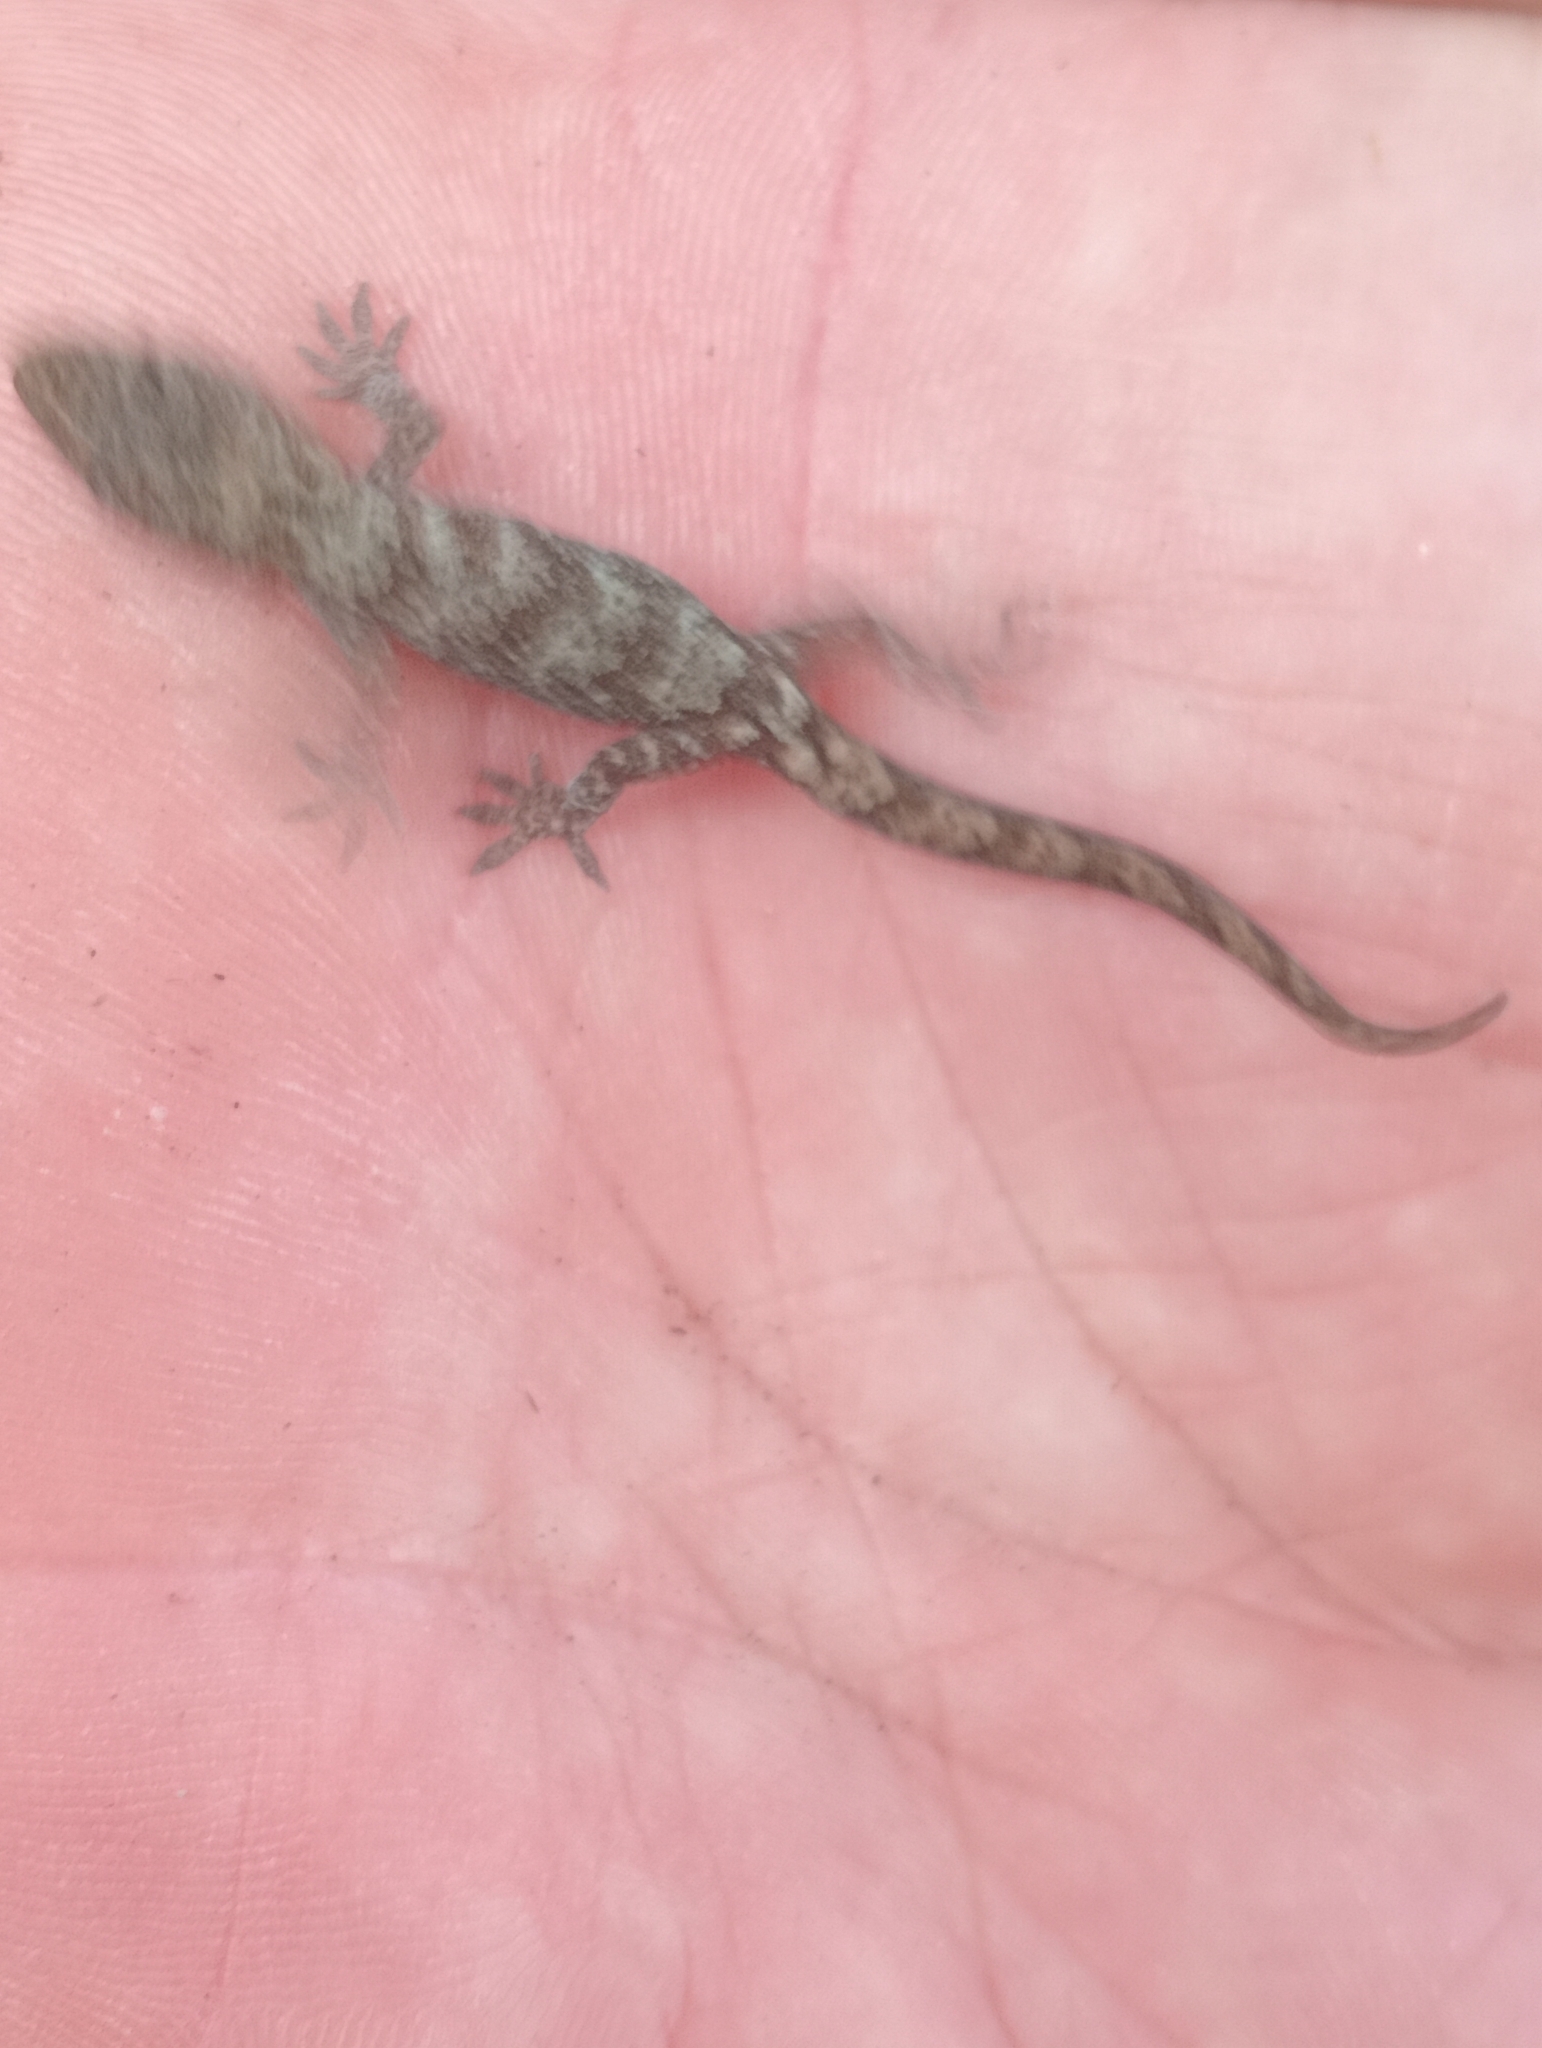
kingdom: Animalia
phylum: Chordata
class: Squamata
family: Diplodactylidae
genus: Woodworthia
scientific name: Woodworthia
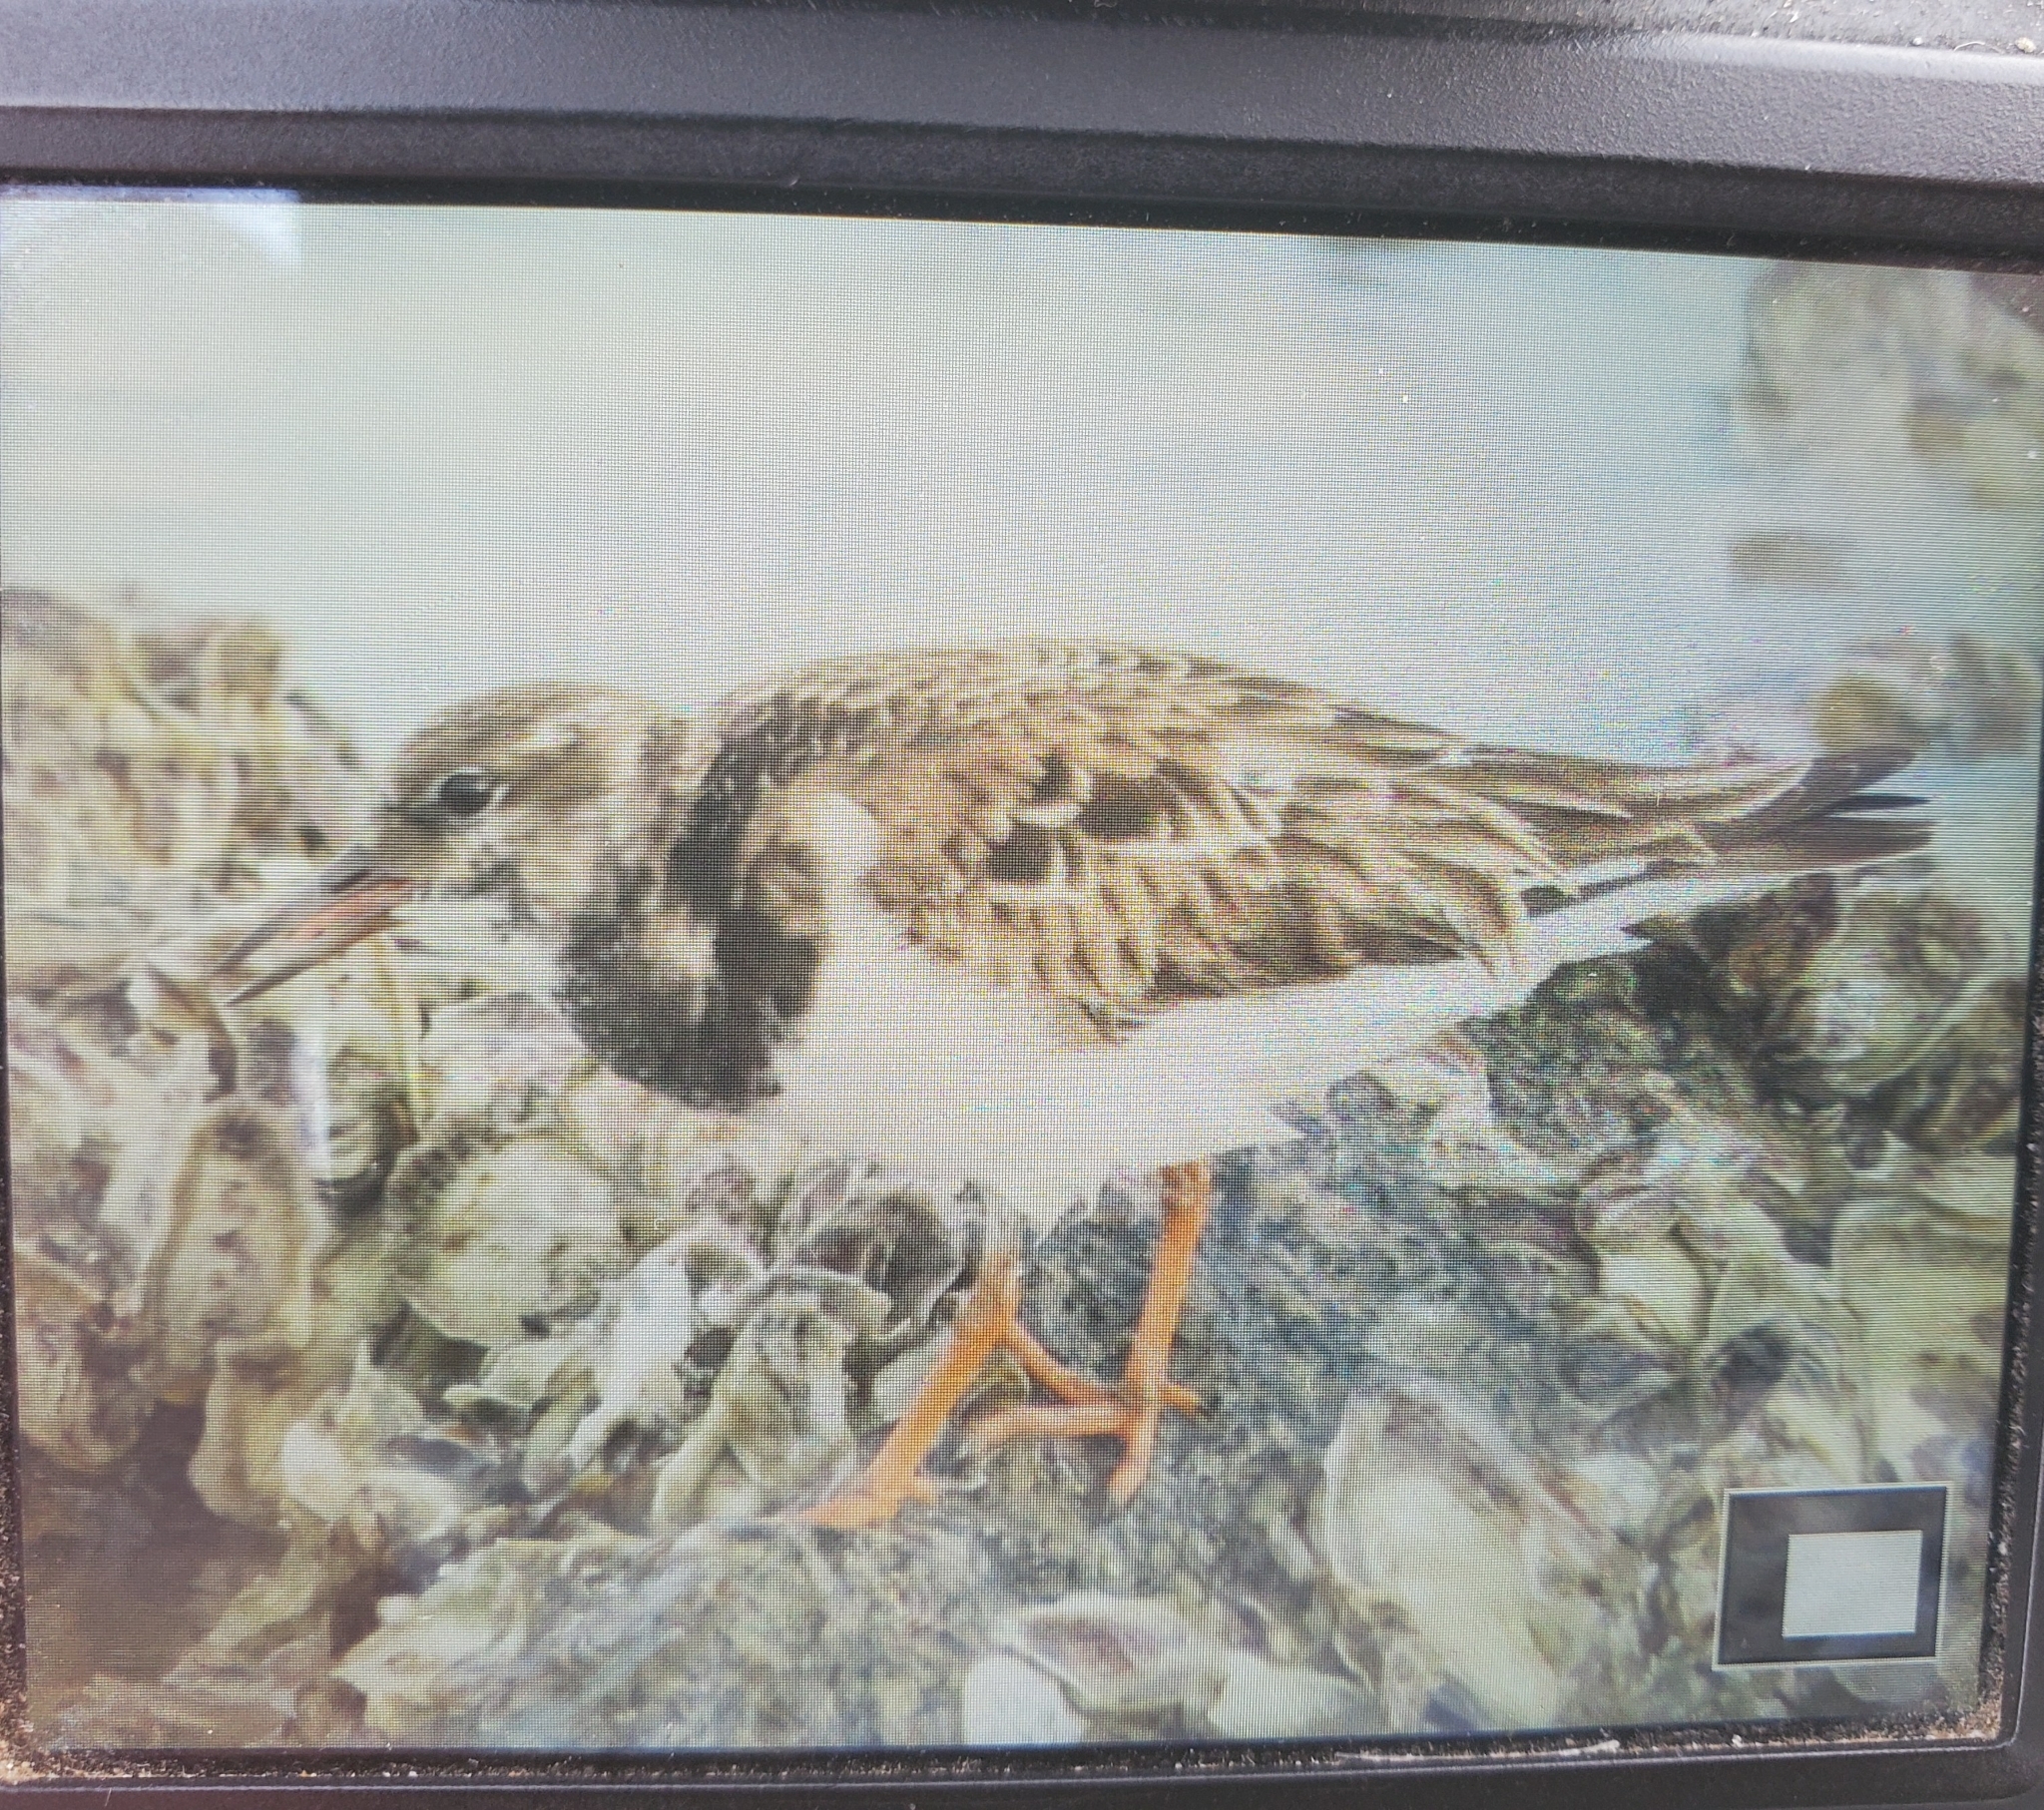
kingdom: Animalia
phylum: Chordata
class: Aves
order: Charadriiformes
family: Scolopacidae
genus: Arenaria
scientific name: Arenaria interpres
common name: Ruddy turnstone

════════

_Aim_. Please copy every line of text in the listing above word for word, leaving the pictures out of your answer.

_Full output_.
kingdom: Animalia
phylum: Chordata
class: Squamata
family: Diplodactylidae
genus: Woodworthia
scientific name: Woodworthia
kingdom: Animalia
phylum: Chordata
class: Aves
order: Charadriiformes
family: Scolopacidae
genus: Arenaria
scientific name: Arenaria interpres
common name: Ruddy turnstone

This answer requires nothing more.